Amer savoir, celui qu'on tire du voyage!
Le monde, monotone et petit, aujourd'hui
Hier, demain, toujours, nous fait voir notre image
Une oasis d'horreur dans un désert d'ennui!
Faut-il partir? rester? Si tu peux rester, reste
Pars, s'il le faut. L'un court, et l'autre se tapit
Pour tromper l'ennemi vigilant et funeste
Le Temps! Il est, hélas! des coureurs sans répit
Comme le Juif errant et comme les apôtres
À qui rien ne suffit, ni wagon ni vaisseau
Pour fuir ce rétiaire infâme; il en est d'autres
Qui savent le tuer sans quitter leur berceau
Lorsque enfin il mettra le pied sur notre échine
Nous pourrons espérer et crier: En avant!
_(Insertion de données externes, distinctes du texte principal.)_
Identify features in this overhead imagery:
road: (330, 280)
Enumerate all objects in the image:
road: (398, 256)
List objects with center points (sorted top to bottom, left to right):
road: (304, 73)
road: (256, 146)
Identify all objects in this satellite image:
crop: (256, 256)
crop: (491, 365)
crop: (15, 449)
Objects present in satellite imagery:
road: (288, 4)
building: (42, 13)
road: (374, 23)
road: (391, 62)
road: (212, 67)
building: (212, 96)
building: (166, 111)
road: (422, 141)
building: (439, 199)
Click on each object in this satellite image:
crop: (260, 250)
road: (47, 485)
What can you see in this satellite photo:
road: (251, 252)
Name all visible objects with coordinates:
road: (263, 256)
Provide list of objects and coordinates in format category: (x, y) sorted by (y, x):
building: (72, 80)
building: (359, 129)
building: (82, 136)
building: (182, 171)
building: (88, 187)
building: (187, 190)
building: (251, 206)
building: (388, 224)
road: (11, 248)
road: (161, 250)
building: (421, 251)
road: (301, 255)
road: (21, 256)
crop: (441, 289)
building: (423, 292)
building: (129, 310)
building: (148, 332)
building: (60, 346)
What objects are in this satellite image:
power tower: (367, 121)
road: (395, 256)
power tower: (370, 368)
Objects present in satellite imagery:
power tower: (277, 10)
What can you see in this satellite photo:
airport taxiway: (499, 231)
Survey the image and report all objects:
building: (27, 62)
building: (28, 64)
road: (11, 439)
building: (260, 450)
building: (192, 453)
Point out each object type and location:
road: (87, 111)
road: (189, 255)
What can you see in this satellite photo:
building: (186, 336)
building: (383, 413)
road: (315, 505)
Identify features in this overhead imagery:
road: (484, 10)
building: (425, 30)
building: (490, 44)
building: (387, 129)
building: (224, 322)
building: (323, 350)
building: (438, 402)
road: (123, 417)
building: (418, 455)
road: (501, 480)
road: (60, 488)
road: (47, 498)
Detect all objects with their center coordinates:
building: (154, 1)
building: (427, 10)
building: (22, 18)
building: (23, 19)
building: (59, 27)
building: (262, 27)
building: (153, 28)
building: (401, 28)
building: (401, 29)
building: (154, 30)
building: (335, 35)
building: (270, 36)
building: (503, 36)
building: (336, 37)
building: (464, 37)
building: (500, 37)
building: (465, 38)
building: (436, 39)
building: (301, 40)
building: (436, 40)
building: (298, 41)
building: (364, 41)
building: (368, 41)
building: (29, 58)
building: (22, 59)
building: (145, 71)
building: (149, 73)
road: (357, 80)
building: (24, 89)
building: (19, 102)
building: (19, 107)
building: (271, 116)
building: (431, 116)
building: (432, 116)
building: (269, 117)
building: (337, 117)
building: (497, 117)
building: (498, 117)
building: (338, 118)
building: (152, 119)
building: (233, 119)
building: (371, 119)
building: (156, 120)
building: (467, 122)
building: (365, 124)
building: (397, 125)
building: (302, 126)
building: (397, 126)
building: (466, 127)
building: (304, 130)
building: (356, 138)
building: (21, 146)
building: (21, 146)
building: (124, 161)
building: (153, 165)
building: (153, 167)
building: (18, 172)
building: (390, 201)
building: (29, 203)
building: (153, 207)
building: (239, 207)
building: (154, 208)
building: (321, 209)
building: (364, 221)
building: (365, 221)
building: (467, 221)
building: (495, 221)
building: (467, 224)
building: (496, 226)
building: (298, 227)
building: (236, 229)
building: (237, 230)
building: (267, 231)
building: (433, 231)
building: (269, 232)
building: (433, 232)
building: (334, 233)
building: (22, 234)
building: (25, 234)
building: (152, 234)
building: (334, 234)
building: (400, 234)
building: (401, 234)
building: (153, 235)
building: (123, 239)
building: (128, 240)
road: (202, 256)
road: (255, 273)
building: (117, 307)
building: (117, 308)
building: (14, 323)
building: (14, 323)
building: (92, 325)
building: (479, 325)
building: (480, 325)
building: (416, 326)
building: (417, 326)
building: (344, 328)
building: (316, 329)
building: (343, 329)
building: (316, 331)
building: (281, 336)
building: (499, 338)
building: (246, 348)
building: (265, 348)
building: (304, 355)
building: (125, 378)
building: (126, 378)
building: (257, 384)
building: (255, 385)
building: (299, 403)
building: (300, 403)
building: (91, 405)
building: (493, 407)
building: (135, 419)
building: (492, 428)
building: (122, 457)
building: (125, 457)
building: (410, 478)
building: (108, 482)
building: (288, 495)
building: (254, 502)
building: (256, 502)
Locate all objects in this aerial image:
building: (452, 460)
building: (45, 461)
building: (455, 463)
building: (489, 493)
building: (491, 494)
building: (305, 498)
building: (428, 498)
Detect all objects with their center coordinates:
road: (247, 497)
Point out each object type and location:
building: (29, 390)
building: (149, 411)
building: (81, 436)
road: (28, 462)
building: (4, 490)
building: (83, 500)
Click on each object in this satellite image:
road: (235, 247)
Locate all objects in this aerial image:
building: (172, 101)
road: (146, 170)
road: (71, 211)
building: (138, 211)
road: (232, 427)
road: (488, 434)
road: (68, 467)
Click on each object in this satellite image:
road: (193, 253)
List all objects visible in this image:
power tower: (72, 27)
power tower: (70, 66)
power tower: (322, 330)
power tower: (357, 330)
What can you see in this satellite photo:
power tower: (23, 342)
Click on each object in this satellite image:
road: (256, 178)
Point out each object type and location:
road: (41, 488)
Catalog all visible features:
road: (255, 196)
De même qu'autrefois nous partions pour la Chine
Les yeux fixés au large et les cheveux au vent
Nous nous embarquerons sur la mer des Ténèbres
Avec le coeur joyeux d'un jeune passager
Entendez-vous ces voix charmantes et funèbres
Qui chantent: <<Par ici vous qui voulez manger
Le Lotus parfumé! c'est ici qu'on vendange
Les fruits miraculeux dont votre coeur a faim
Venez vous enivrer de la douceur étrange
De cette après-midi qui n'a jamais de fin!>>
À l'accent familier nous devinons le spectre
Nos Pylades là-bas tendent leurs bras vers nous
<<Pour rafraîchir ton coeur nage vers ton Electre!>>
Dit celle dont jadis nous baisions les genoux
Ô Mort, vieux capitaine, il est temps! levons l'ancre!
Ce pays nous ennuie, ô Mort! Appareillons!
Si le ciel et la mer sont noirs comme de l'encre
Nos coeurs que tu connais sont remplis de rayons!
Verse-nous ton poison pour qu'il nous réconforte!
Nous voulons, tant ce feu nous brûle le cerveau
Plonger au fond du gouffre, Enfer ou Ciel, qu'importe?
Au fond de l'Inconnu pour trouver du nouveau!